**Stored items**.

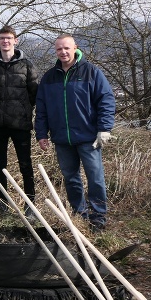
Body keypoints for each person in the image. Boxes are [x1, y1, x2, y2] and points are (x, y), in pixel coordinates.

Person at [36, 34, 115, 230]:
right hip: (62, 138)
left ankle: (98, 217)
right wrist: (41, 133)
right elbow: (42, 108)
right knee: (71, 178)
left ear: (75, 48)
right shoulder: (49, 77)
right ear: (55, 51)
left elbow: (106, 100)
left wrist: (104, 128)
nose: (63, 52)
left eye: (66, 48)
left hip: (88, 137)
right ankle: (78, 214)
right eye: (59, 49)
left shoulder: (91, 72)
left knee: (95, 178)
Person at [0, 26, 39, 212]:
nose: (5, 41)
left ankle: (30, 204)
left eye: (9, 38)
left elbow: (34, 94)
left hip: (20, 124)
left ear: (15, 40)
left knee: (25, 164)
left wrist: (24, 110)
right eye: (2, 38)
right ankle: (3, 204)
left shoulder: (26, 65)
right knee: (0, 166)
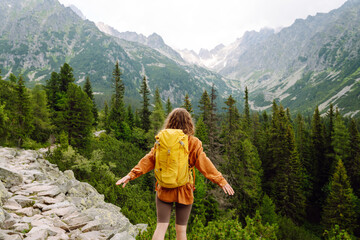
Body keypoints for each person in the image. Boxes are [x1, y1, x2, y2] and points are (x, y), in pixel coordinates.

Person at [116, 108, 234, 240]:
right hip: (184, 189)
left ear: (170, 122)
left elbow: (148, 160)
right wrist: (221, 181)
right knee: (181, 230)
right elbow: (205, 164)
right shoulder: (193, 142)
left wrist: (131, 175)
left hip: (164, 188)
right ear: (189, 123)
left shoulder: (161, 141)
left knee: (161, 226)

**WHAT IS BEING ASKED**. Take only the line containing "left hip: (88, 137)" and every line after it to the end of the entries, and copy them exactly, pictures excluded.

**TASK ANSWER**.
left hip: (88, 137)
right ankle: (78, 214)
right eye: (59, 49)
left shoulder: (91, 72)
left knee: (95, 178)
Person at [0, 26, 39, 212]:
nose: (5, 41)
left ankle: (30, 204)
left eye: (9, 38)
left elbow: (34, 94)
left hip: (20, 124)
left ear: (15, 40)
left knee: (25, 164)
left wrist: (24, 110)
right eye: (2, 38)
right ankle: (3, 204)
left shoulder: (26, 65)
right knee: (0, 166)
Body keypoints for each person in the image. Boxes are [x1, y1, x2, y2] and points are (x, y), in pixel coordinates.

Person at [116, 108, 234, 240]:
right hip: (184, 189)
left ear: (170, 122)
left elbow: (148, 160)
right wrist: (221, 181)
right knee: (181, 230)
right elbow: (205, 164)
right shoulder: (193, 142)
left wrist: (131, 175)
left hip: (164, 188)
right ear: (189, 123)
left shoulder: (161, 141)
left knee: (161, 226)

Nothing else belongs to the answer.